▶ _Aim of the task_:
Please restate, word for word, the lines below that begin at the one with "uitzoeken zouden hebben." and end at the one with "El Gobierno de Estados Unidos ha anunci". Leave out all other lines.

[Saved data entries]

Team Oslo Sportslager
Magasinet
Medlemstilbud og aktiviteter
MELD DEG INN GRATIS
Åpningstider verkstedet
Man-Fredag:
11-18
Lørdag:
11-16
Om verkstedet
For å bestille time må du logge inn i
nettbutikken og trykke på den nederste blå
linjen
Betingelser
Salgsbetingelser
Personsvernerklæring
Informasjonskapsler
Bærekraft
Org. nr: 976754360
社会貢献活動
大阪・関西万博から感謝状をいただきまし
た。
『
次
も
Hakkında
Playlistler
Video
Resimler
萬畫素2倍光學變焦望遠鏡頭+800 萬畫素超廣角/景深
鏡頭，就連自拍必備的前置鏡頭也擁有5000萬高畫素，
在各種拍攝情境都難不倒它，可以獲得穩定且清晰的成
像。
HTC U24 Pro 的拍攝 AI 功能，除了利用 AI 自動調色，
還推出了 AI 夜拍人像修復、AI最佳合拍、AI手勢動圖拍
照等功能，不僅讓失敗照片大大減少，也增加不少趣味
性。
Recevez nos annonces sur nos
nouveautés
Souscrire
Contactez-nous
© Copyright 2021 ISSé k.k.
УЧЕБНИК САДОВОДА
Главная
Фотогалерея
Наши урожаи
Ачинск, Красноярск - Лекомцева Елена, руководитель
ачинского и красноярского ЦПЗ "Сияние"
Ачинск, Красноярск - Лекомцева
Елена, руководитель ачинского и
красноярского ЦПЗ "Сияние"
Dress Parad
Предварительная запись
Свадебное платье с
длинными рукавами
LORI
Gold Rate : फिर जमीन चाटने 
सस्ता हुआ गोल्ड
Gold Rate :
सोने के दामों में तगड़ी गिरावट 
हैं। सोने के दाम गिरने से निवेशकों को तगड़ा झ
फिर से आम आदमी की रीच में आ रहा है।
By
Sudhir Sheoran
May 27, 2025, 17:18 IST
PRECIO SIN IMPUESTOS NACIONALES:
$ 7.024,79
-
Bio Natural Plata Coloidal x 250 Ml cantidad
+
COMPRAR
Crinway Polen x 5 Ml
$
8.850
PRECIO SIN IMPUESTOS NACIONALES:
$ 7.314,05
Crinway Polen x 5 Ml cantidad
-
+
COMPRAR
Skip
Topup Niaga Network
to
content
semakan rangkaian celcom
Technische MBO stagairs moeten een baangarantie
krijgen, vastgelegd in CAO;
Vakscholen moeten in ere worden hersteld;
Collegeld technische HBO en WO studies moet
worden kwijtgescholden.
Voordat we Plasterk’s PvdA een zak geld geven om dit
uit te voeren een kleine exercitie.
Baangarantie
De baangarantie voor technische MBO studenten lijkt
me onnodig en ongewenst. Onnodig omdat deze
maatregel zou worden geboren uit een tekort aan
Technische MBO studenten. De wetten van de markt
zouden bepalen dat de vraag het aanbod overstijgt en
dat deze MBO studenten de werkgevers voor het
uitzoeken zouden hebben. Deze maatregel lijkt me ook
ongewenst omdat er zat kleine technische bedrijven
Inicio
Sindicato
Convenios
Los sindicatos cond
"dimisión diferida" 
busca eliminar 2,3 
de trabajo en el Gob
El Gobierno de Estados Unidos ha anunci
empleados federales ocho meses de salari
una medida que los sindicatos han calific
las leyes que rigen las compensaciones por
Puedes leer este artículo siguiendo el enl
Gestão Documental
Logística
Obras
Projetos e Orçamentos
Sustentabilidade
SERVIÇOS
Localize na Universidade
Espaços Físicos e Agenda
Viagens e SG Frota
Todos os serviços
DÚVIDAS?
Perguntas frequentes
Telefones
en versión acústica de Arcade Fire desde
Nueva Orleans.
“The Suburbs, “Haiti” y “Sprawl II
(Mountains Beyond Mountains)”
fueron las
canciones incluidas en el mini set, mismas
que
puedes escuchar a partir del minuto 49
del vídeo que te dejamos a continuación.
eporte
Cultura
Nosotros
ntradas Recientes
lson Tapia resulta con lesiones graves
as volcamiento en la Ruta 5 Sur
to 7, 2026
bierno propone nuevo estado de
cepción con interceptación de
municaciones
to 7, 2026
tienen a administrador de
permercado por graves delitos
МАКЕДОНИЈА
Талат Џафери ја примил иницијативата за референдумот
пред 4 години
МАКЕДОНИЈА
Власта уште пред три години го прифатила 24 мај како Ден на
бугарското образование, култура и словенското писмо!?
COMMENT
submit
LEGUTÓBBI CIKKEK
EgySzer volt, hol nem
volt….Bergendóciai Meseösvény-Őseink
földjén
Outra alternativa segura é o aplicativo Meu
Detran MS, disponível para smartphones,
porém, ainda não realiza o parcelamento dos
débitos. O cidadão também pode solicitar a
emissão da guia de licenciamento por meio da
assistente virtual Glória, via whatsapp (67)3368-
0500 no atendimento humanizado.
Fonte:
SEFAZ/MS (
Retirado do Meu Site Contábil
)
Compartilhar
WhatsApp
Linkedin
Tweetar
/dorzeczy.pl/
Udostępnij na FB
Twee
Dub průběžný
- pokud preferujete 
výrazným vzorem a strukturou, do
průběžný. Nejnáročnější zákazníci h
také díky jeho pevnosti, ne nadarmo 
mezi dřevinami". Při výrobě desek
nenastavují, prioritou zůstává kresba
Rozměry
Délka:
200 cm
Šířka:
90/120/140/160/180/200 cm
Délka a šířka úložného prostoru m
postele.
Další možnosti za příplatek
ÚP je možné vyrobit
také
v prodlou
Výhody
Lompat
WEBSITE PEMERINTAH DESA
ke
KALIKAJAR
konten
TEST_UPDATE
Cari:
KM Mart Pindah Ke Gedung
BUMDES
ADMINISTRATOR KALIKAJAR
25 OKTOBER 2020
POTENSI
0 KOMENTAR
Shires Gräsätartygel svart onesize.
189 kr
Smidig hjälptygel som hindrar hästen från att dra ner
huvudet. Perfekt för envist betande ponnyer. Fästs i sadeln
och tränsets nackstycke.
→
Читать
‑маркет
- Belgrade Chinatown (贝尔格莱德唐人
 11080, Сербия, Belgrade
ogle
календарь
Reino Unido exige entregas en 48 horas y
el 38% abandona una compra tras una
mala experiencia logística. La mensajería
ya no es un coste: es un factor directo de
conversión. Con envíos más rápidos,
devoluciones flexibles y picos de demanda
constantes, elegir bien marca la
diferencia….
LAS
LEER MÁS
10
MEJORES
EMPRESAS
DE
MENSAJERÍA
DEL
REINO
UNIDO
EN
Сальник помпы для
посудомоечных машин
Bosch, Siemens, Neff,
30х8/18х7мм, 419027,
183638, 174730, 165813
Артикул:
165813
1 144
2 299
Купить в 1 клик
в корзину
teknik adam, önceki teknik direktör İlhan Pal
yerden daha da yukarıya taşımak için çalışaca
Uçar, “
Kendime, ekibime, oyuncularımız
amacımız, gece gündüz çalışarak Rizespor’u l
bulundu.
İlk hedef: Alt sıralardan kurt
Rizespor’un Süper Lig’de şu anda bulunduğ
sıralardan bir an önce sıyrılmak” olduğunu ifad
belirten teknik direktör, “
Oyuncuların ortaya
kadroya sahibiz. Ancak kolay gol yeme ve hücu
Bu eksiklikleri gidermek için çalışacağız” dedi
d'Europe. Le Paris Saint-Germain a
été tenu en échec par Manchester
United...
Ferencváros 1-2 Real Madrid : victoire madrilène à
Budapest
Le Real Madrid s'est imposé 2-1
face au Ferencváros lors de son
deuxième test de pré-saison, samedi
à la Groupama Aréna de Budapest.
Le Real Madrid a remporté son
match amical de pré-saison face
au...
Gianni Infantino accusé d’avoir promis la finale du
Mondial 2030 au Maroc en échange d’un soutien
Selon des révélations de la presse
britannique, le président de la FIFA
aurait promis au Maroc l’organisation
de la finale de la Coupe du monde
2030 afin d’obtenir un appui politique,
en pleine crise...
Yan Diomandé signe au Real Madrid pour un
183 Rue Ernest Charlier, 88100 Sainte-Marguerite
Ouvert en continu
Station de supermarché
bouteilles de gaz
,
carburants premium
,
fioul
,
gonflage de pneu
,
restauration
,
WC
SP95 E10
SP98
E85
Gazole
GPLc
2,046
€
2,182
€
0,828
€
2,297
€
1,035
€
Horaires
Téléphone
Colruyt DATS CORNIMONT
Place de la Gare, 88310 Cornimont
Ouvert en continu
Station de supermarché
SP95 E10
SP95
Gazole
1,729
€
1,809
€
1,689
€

▶ _Response area_:
uitzoeken zouden hebben. Deze maatregel lijkt me ook
ongewenst omdat er zat kleine technische bedrijven
Inicio
Sindicato
Convenios
Los sindicatos cond
"dimisión diferida" 
busca eliminar 2,3 
de trabajo en el Gob
El Gobierno de Estados Unidos ha anunci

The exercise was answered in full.